Johann Sebastian Bachs Fantasia in G-Dur BWV 572 bringt mit ihren in höchsten Höhen flirrenden Tönen einen ekstatischen Einstieg - und den überwältigenden Effekt, wenn dann der volltönende Orgelklang einsetzt und mit erhabener Majestät den Kirchenraum füllt. Mit Souveränität, den Weg unbeirrt zielsicher verfolgend, leitet Schmidt die Zuhörer durch die grandiose Klangpracht. Musik, die der Seele gleichsam Flügel verleiht. Es folgt Robert Schumanns Fuge über B-A-C-H op. 60,5. In geradezu demütiger Schlichtheit, fast andächtig, voller Verehrung für den großen Meister; tief empfunden und seelenvoll von Schmidt interpretiert. Ein anderes Selbstbewusstsein offenbart da Felix Mendelssohn mit Präludium und Fuge c-moll op. 37,1: Er will sich hörbar messen mit dem großen Vorbild, statt wie Schumann in andächtiger Verehrung zu verharren. Er trumpft auf, will zeigen, was er kann.

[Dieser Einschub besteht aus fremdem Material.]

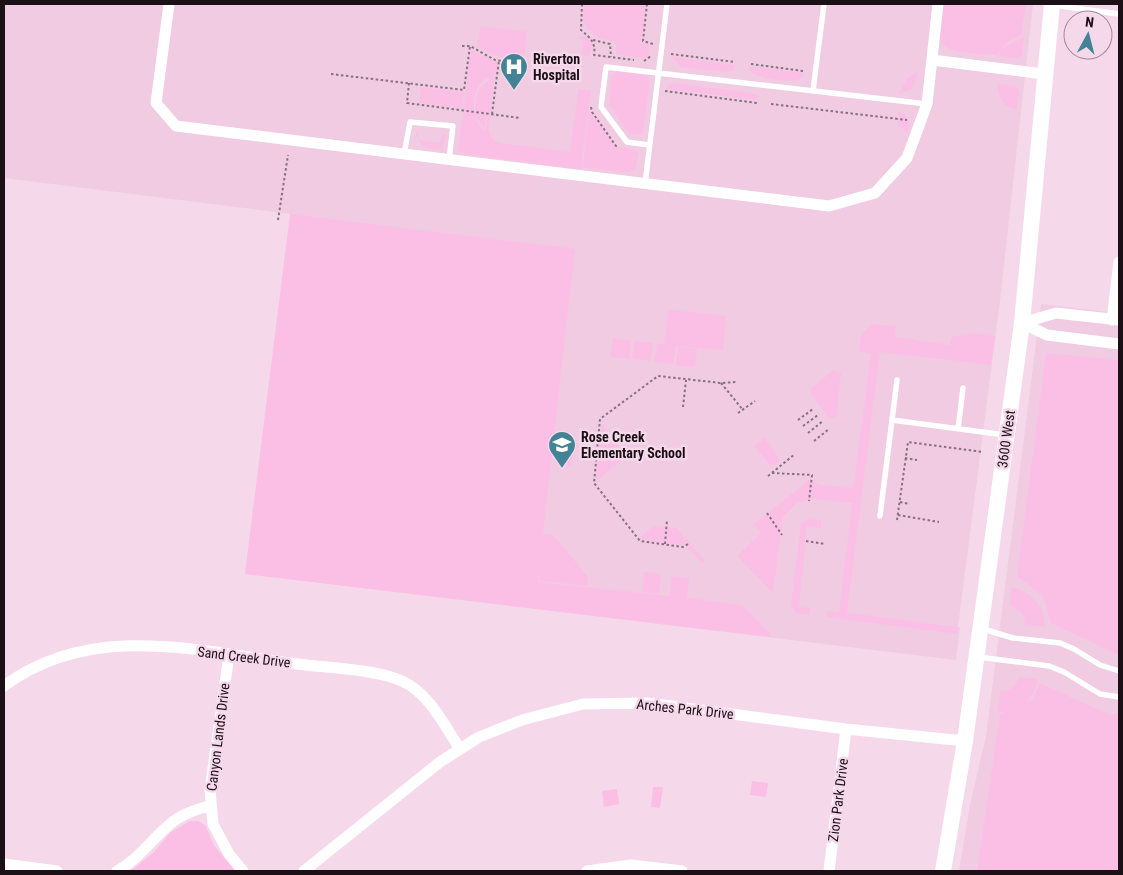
<svg xmlns="http://www.w3.org/2000/svg" width="1123" height="875" font-family="'Roboto Condensed',sans-serif">
  <rect width="100%" height="100%" fill="#f6d8eb"/>
  <path fill="#f0cbe2" d="M4 4H1033L1000 301 958 627H960L956 660 245 574 291 214 4 178Z
    M1041 304 1119 313V871H959L970 805 986 736Z"/>
  <path fill="#fbbfe6" d="M583 4H647L643 41 639 42 650 44 648 58 616 55V44L613 41 601 39 590 32 596 31H588L582 17Z
    M944 4H1026L1021 35 1006 43 1002 48 1024 37 1022 55 1017 58 999 56 1002 49 997 55C983 53 943 55 940 39 938 29 943 13 944 4Z
    M480 26 527 32 524 60 496 56 475 46 478 42Z
    M581 36H586L593 44 589 56 581 55 583 39H577Z
    M471 50 498 62 496 77C493 78 487 78 484 80 471 90 469 123 486 130L488 115 485 119V129L476 117C475 99 476 84 495 78L491 111 488 114 491 116C481 147 508 144 527 146 541 148 556 151 570 152L578 89 591 90 581 169 464 154 458 150Z
    M672 57 735 65 733 70 727 72 681 67Z
    M748 66 804 73 801 79C787 83 763 80 750 72Z
    M616 71 648 76 650 80 643 132 640 135 629 134 609 104 612 75Z
    M918 71C917 83 913 92 899 93L907 79Z
    M674 83 751 93 757 95 758 100 667 89 669 84Z
    M997 84 1015 86 1019 90 1017 109C1003 107 998 98 997 84Z
    M421 87 464 92 462 108 419 103Z
    M899 111C909 116 911 124 908 134L897 123Z
    M592 112 616 146 639 151 635 170 627 173 583 167 589 113Z
    M418 130 419 140 440 143 442 136 446 134 443 148 438 150 423 147 416 135Z
    M290 214 575 249 543 534 553 535 588 577 587 586 539 581 543 537 538 582 669 596 672 576 689 578 687 598 742 605 773 637 245 574Z
    M668 309 726 316 723 350 676 346 673 364 654 362 657 344H664Z
    M871 324 896 326 895 337 950 345 952 337 973 333 995 336 991 365 880 352 847 613 958 627 957 634 826 617 827 611 839 612 852 503 813 499 797 503 783 517 773 593 737 556 761 533 754 524 809 480 821 485 853 488 871 354 859 351 861 335Z
    M613 338 631 341 629 359 610 357Z
    M634 341 653 343 651 361 632 359Z
    M678 347 697 349 695 367 676 365Z
    M1046 353 1119 360V655L1051 623 1043 596 1017 576Z
    M834 370 841 373 837 416 829 419 811 394V388Z
    M601 423 622 450V461L612 468 613 453 611 469 595 482Z
    M765 438 780 460 772 467 754 446Z
    M556 447 573 450 571 466 554 463Z
    M808 519 821 520V528L807 527 799 606 810 608 809 615 796 613 791 606 801 523Z
    M654 525 677 528 705 561 702 563 686 546 639 539Z
    M644 572 661 574 659 594 642 592Z
    M1012 587C1033 593 1044 605 1045 627L1025 625C1025 614 1020 610 1010 606Z
    M1019 677 1038 679 1035 689 1027 702 1033 699 1040 683 1110 715 1119 713V871H977L1000 714 1004 712 997 711 1000 691C1011 691 1015 687 1019 677Z
    M752 781 768 783 766 797 750 795Z
    M653 787H663L660 808 651 807Z
    M617 789 619 804 604 807 602 791Z
    M190 821H198L205 825 214 845 235 871H131L154 852 171 832Z"/>
  <g fill="none" stroke-linecap="round" stroke-linejoin="round">
    <path stroke="#86727e" stroke-width="2" stroke-dasharray="2.5 2.5" stroke-linecap="butt" d="M582 4 581 30C590 38 596 42 594 55L634 60
      M647 4 643 41 653 44
      M593 40 610 44 611 57
      M462 46H470L495 60 527 64
      M671 54 735 62
      M644 61 651 56
      M751 64 803 71
      M331 74 464 90 470 46
      M409 83 407 103 520 118
      M665 91 757 103
      M771 104 907 120
      M591 107 592 112 616 146 619 147
      M492 114 499 60
      M278 220 288 155
      M721 383 743 410
      M683 407 686 380
      M738 413 755 401
      M798 420 813 409
      M803 426 818 415
      M808 433 823 421
      M814 441 829 429
      M597 452 622 455
      M905 458 917 460
      M772 473 812 475 809 501
      M768 476 795 454
      M900 502 910 504
      M767 513 782 535
      M898 515 939 522
      M897 520 908 442 983 452
      M806 541 825 544
      M665 544 667 520
      M688 544 683 547 640 541 594 483 600 419 658 376 721 383 737 382"/>
    <path stroke="#fff" stroke-width="5.5" d="M1053 5 1119 14
      M813 91 824 4
      M649 145 627 142 601 107 606 67 927 104
      M404 154 410 122 453 126 449 160
      M645 184 667 4
      M892 420 897 380
      M958 429 963 388
      M880 516 892 420 1005 435
      M983 629 1013 638 1060 643 1074 649 1100 665 1119 671
      M978 657 1049 666 1064 672 1100 694 1119 697"/>
    <path stroke="#fff" stroke-width="11" d="M169 4 156 103 176 126 829 206 875 193 907 158 927 104 938 4
      M932 60 1044 74
      M1112 320 1119 262
      M1022 323 1047 335 1119 344
      M1022 323 1056 313 1119 320
      M229 655 210 790 213 824 229 854 243 871
      M4 686C92 621 197 651 297 664 327 668 375 669 402 681 429 693 444 725 460 749
      M4 864 57 871
      M117 871C138 860 151 840 169 825 181 814 196 810 211 805
      M304 871 440 762 479 737 522 720 583 704 648 703 846 729 965 741
      M587 871 631 865 682 871
      M829 871 846 729"/>
    <path stroke="#fff" stroke-width="16" d="M943 871 965 741 1022 323 1052 4"/>
  </g>
  <defs>
    <symbol id="hospital-pin" viewBox="-11 -11 22 30"><path d="M0 17L-7.5 6A9.5 9.5 0 1 1 7.5 6Z" fill="#428495" stroke="#f6d8eb"/><path d="M-5-5h3v3.5h4V-5h3V5h-3V1.5h-4V5h-3Z" fill="#fff"/></symbol>
    <symbol id="school-pin" viewBox="-11 -11 22 30"><path d="M0 17L-7.5 6A9.5 9.5 0 1 1 7.5 6Z" fill="#428495" stroke="#f6d8eb"/><path d="M0-5L7-2L0 1L-7-2ZM-4 1L0 2.5L4 1V4Q0 6-4 4Z" fill="#fff"/></symbol>
  </defs>
  <g fill-rule="evenodd">
    <use href="#hospital-pin" x="498" y="51" width="32" height="43"/>
    <use href="#school-pin" x="546" y="429" width="32" height="43"/>
  </g>
  <g text-anchor="middle" dominant-baseline="central" stroke-width="5" stroke-linejoin="round" paint-order="stroke">
    <g font-size="14" font-weight="bold" fill="#1a1016" stroke="#f6d8eb" text-anchor="start">
      <text x="533" y="59">Riverton<tspan x="533" dy="16">Hospital</tspan></text>
      <text x="581" y="437">Rose Creek<tspan x="581" dy="16">Elementary School</tspan></text>
    </g>
    <g font-size="14" fill="#1a1016" stroke="#f6d8eb">
      <text transform="translate(1006 439) rotate(-82)">3600 West</text>
      <text transform="translate(244 657) rotate(7)">Sand Creek Drive</text>
      <text transform="translate(685 709) rotate(6)">Arches Park Drive</text>
      <text transform="translate(218 737) rotate(-83)">Canyon Lands Drive</text>
      <text transform="translate(838 800) rotate(-83)">Zion Park Drive</text>
    </g>
  </g>
  <rect width="1123" height="875" fill="none" stroke="#1a1016" stroke-width="10"/>
  <g transform="translate(1088 35) rotate(7)"><circle r="24" fill="#f6d8eb" stroke="#9e8896"/>
  <path d="M0-4L9 19L0 12L-9 19Z" fill="#428495"/>
  <text y="-8" font-size="14" font-weight="bold" text-anchor="middle" fill="#1a1016">N</text>
  </g>
</svg>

Ein Blick auf die biografische Situation der beiden Komponisten ist erhellend. Mendelssohn entstammte einer großbürgerlichen, den Künsten zugewandten Berliner Familie mit jüdischen Wurzeln, die zum Reformierten Glauben übergetreten war. Er erfuhr jedwede Förderung. Früh kam er in Kontakt mit Goethe, der sich vom Talent des Knaben beeindruckt zeigte. Seine Musikerkarriere lief bestens; 1835 wurde er mit 26 Jahren Gewandhauskapellmeister in Leipzig. Robert Schumann dagegen kam aus einem kleinbürgerlichen Buchhändlerhaushalt in der Provinzstadt Zwickau. Er reiste mit großen Ambitionen nach Leipzig, wollte Pianist werden, zerstörte sich diese Möglichkeit jedoch durch übermäßiges Üben, das eine irreparable Fingerverletzung zur Folge hatte. Also wurde er Komponist und Musikjournalist, wobei seine Rezensionen mehr Beachtung fanden als seine Kompositionen.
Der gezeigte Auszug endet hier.